В огромной столовой для персонала Готлибу представили чуть не сотню дельных молодых химиков и биологов, которые встретили его почтительно. Они ему понравились. Пусть они говорили слишком много о деньгах — почем должна продаваться новая хинная настойка и скоро ли им повысят жалованье, — зато они были свободны от напускной важности университетских преподавателей. В свои студенческие годы юный Макс умел весело смеяться, и теперь в бурных спорах к нему возвратился смех.
Жена его как будто поправлялась; дочь Мириам нашла превосходного учителя музыки; сын Роберт поступил с осени в колледж; жили они в просторном, хоть и ветхом доме; отрадно было освободиться от нудной, из году в год повторяемой неизбежной рутины преподавания; никогда в жизни Готлибу так хорошо не работалось. Он не ведал ни о чем, что творилось за стенами его лаборатории, только изредка ходил в театр или на концерт.
Прошло шесть месяцев, пока он осознал, что его молодых помощников задевает то, что сам он считал шутливыми выпадами против их меркантилизма.
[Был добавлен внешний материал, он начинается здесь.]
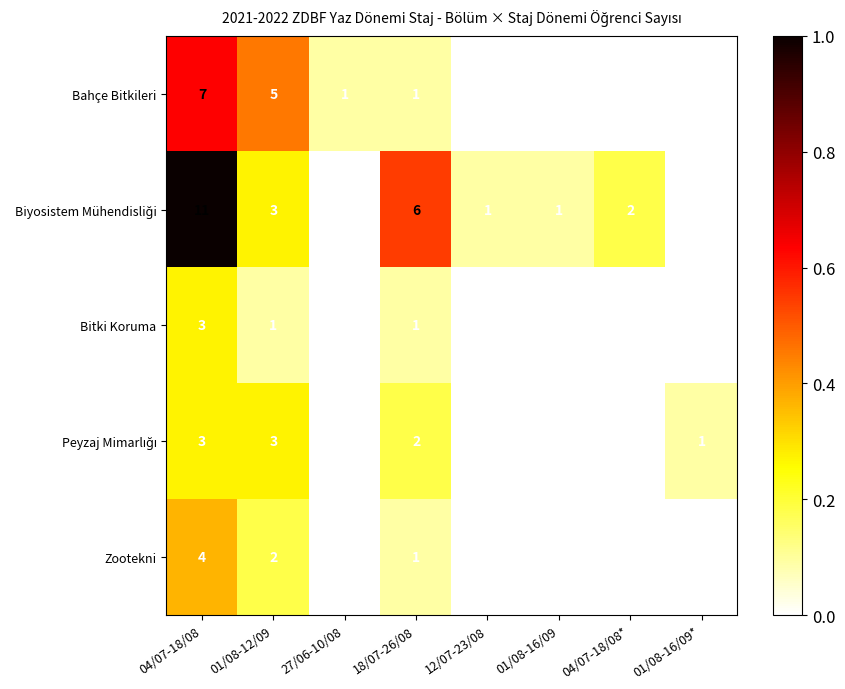

The Bitki Koruma series shows 2 at 18/07-26/08. True or false?

False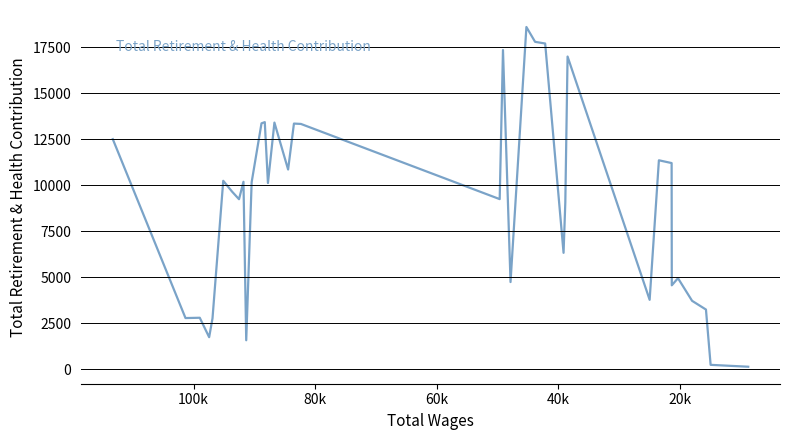

How many points are lower than both their immediate neighbors (excluding endpoints)?

11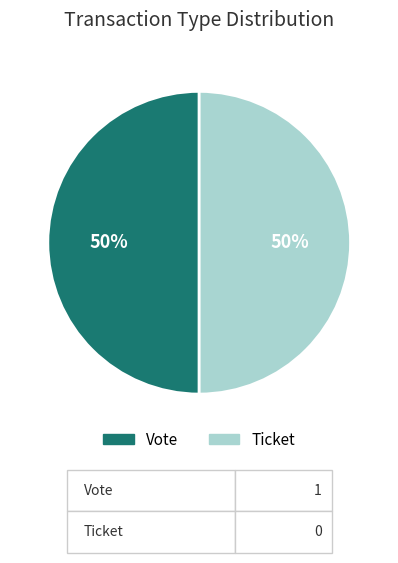

To the nearest percent, what is the average slice percentage?

50%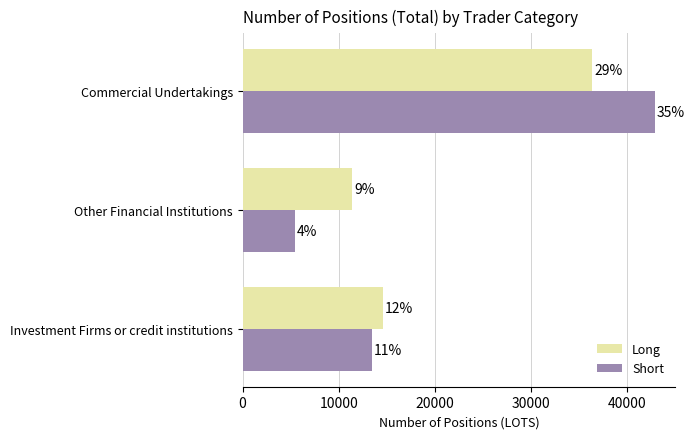

What are all the series names shown in the legend?

Long, Short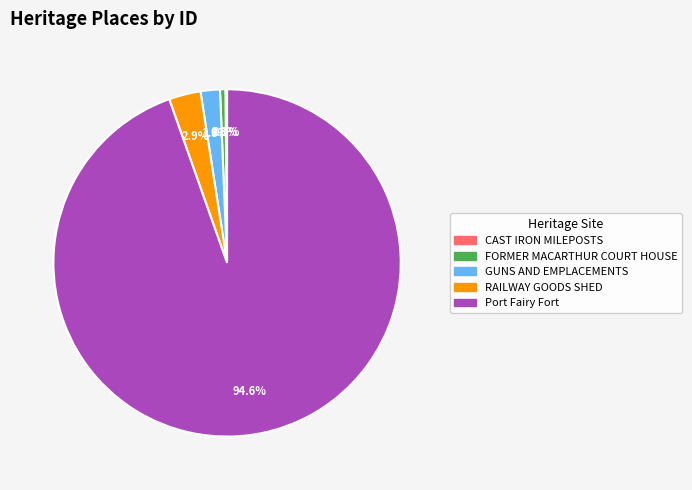

Is there a majority slice in this chart?

Yes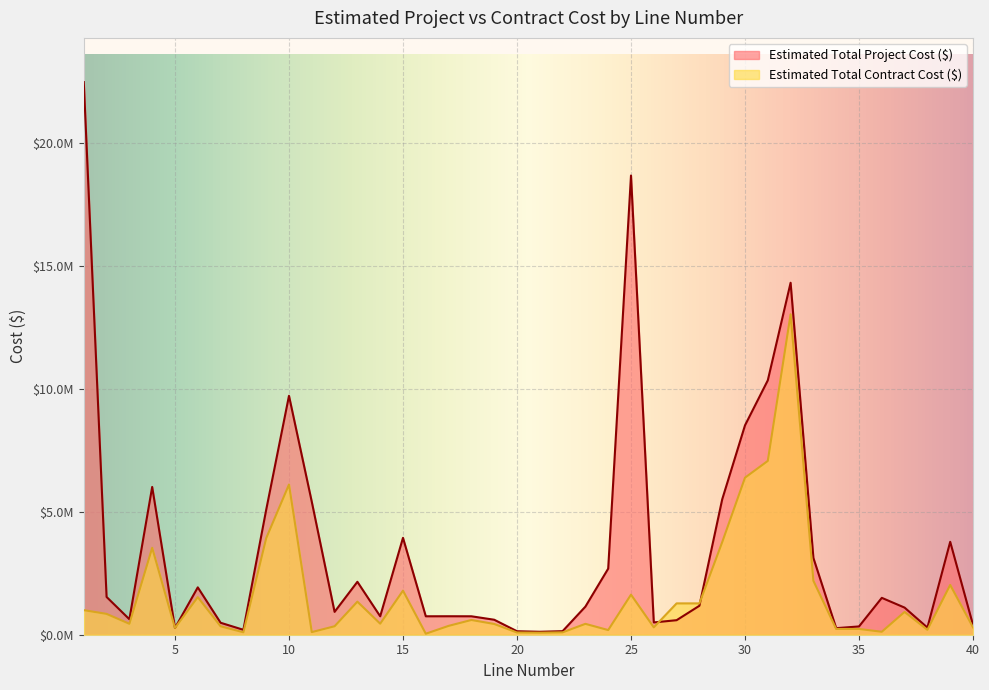

Is the value of Estimated Total Contract Cost ($) at 8 greater than the value of Estimated Total Project Cost ($) at 3?

No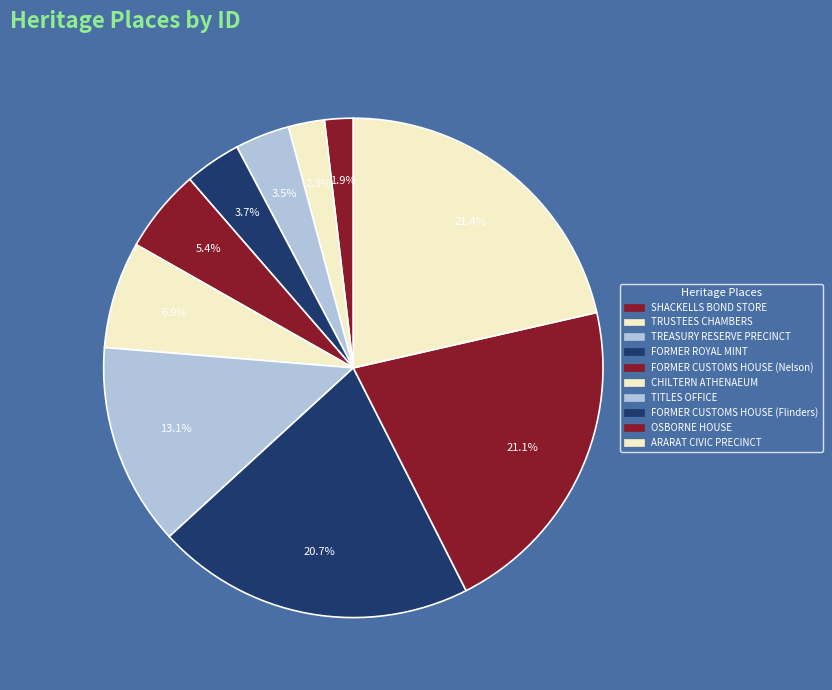

How many slices are in this pie chart?

10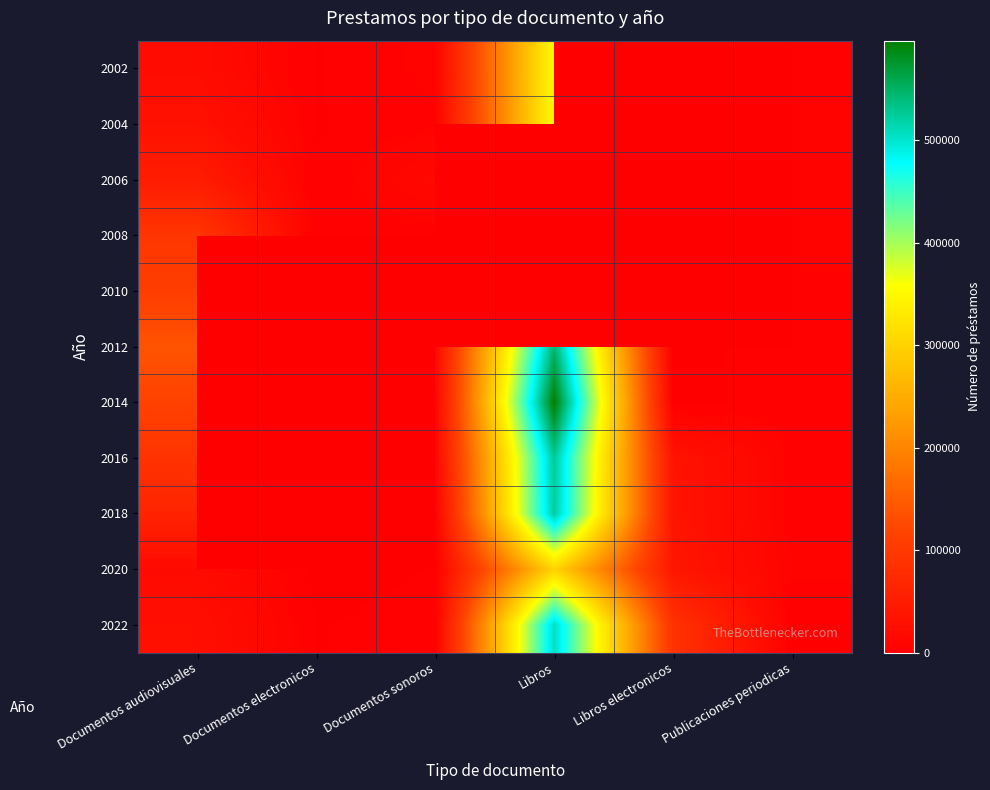

Which has a higher value, Publicaciones periodicas or Libros electronicos?

Libros electronicos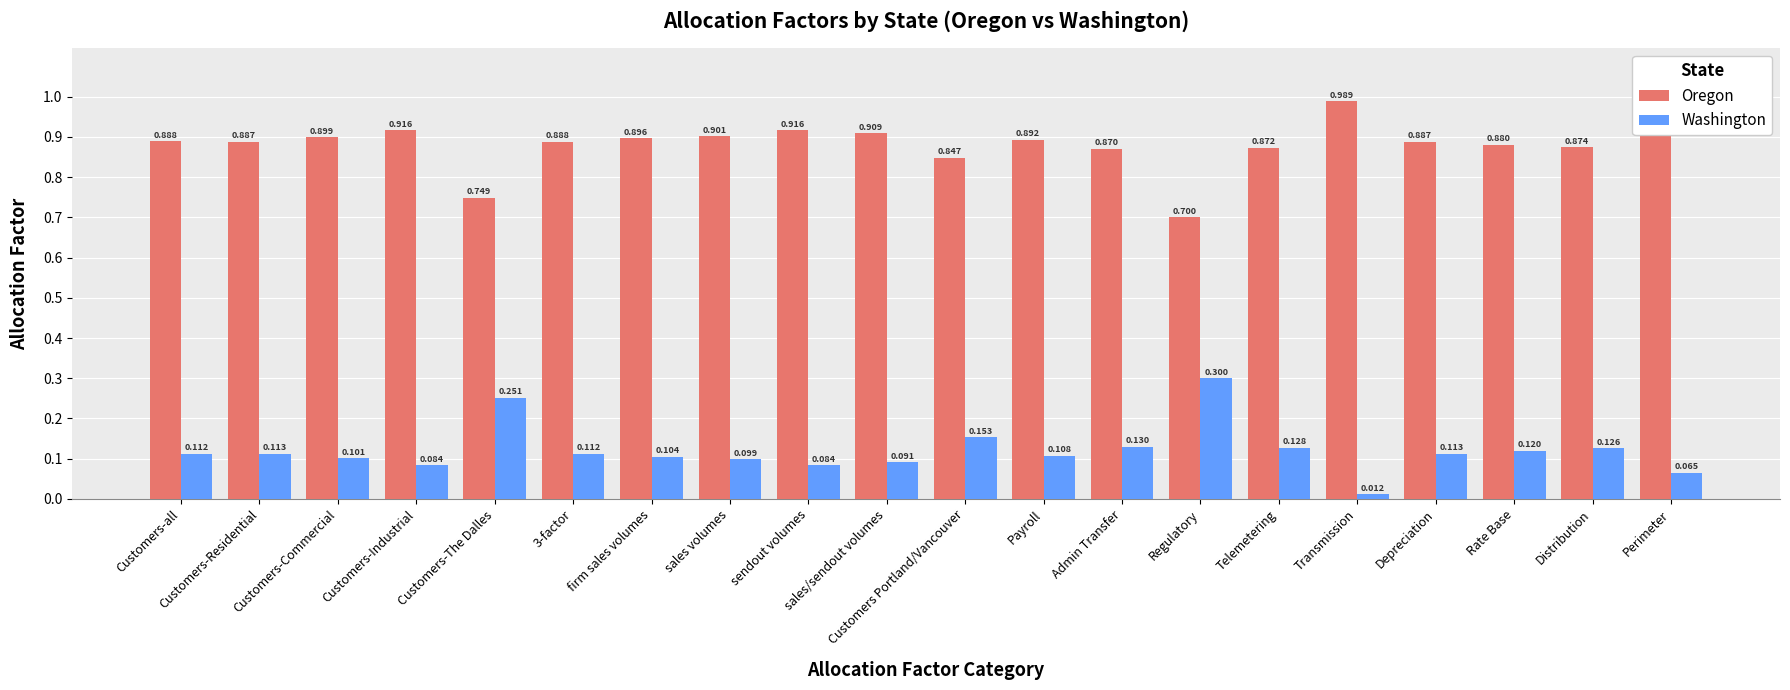

The Oregon series shows 0.9 at Customers-Residential. True or false?

True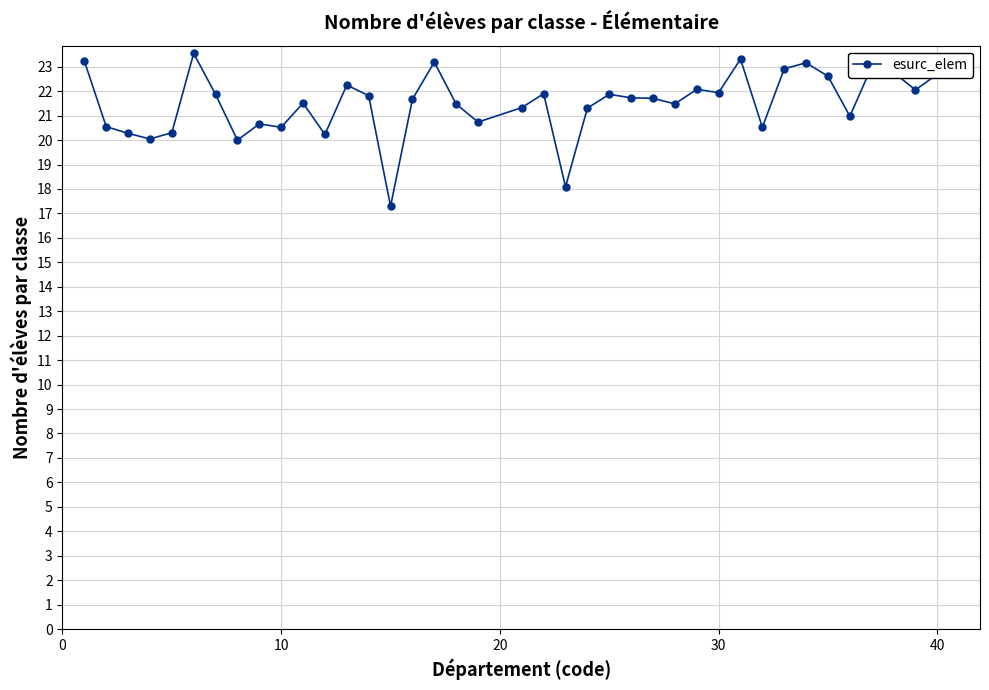

What is the sum of all values?

838.6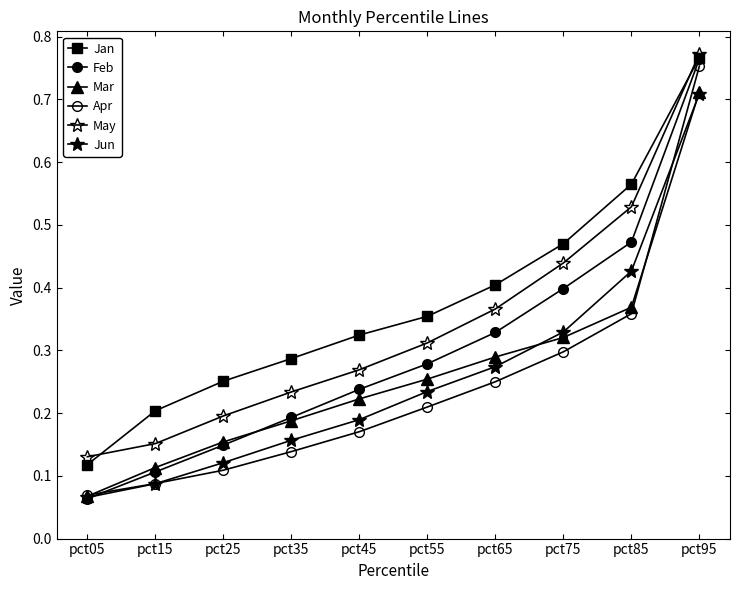

Where is Apr nearest to the value 0?

pct05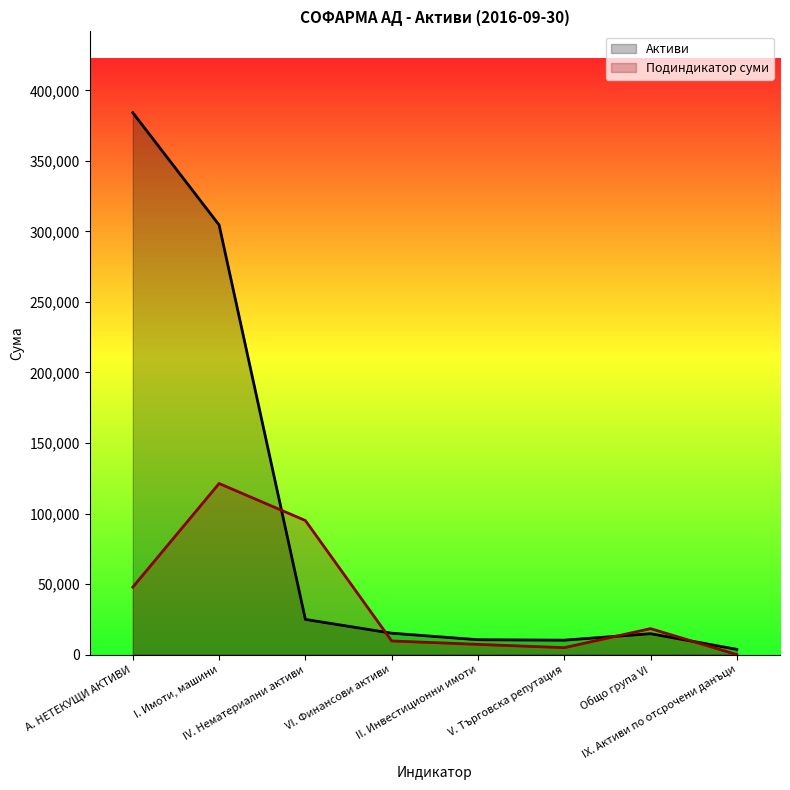

Which category has the highest value across all series?

А. НЕТЕКУЩИ АКТИВИ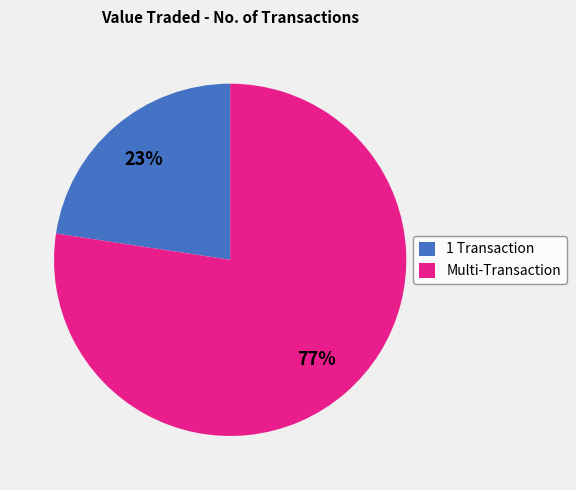

True or false: 1 Transaction accounts for 11% of the total.

False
Им надоело его вечное рвение к математической стройности, и многие из них видели в нем скучного педанта и звали его между собой старым евреем. Его это огорчало, потому что он любил пошутить со своими сотрудниками. Он начал задавать вопросы и обследовать ханзикеровское здание. До сих пор он, кроме своей лаборатории, видел только столовую, два-три коридора да кабинет Досона Ханзикера.
При всей его рассеянности и непрактичности из Готлиба мог бы выйти отличный Шерлок Холмс, — когда бы хоть один человек, годный в Шерлок Холмсы, согласился стать сыщиком. Его мысль огнем прожигала путь от видимого к действительному. Он теперь обнаружил, что «Досон Ханзикер и К
К этому времени Готлиб, после двадцатилетних исканий, достиг успеха в своей основной работе. Он получил антитоксин в пробирке, открывая этим возможность иммунизировать человека против ряда болезней без скучного добывания сыворотки путем иммунизации животных. Это означало революцию, революцию в иммунологии… если он не ошибся.
Он выдал свою тайну за обедом, на который Ханзикер залучил одного генерала, ректора одного колледжа и одного пионера-авиатора. Обед был дорогой, с превосходным рейнвейном — впервые за долгие годы Готлиб отведал приличного немецкого вина. С нежностью поворачивал он стройный зеленый бокал; он очнулся от своего полусна и стал возбужденным, веселым, требовательным. Его слушали с восторгом, и в течение часа он был Великим Ученым. Щедрее всех на хвалу был Ханзикер. Готлиб дивился, как втянули этого доброго лысого человека в аферу с чудотворными кремами.
На следующий день Ханзикер вызвал его к себе в кабинет. Вызов в кабинет Ханзикер обставлял очень лестно (если только вызывалась не просто какая-нибудь стенографистка). Он посылал вылощенного секретаря в визитке, который передавал привет от мистера Ханзикера гораздо менее вылощенному доктору Готлибу и с деликатностью едва распустившейся фиалки давал понять, что, если это удобно, если это нисколько не помешает опытам доктора Готлиба, мистер Ханзикер почтет за честь видеть его у себя в кабинете в четверть четвертого.
Когда Готлиб вошел не спеша, Ханзикер дал знак секретарю исчезнуть и пододвинул к столу высокое испанское кресло.
— Я полночи не мог уснуть, думая о вашем открытии, доктор Готлиб. Я переговорил с техническим директором и с заведующим торговым сектором, и мы решили, что надо ковать, пока горячо. Мы выберем патент на ваш метод синтезирования антител и немедленно выпустим их на рынок в большом количестве, с широким, понимаете, оповещением — не для рекламы, конечно, нет — строгого тона оповещение этического характера. Начнем с антидифтерийной сыворотки. Кстати, когда вы получите ваш очередной чек, вы увидите, что мы повысили вам оклад до семи тысяч в год, — Ханзикер сидел теперь большим мурлыкающим котом, а Готлиб был мертвенно-тих. — Нужно ли говорить, дорогой мой друг, что, если спрос оправдает наши ожидания, вы получите весьма солидный доход на процентных отчислениях!
Ханзикер откинулся на спинку кресла, точно говоря: «Такого великолепия вы и не ждали, голубчик?»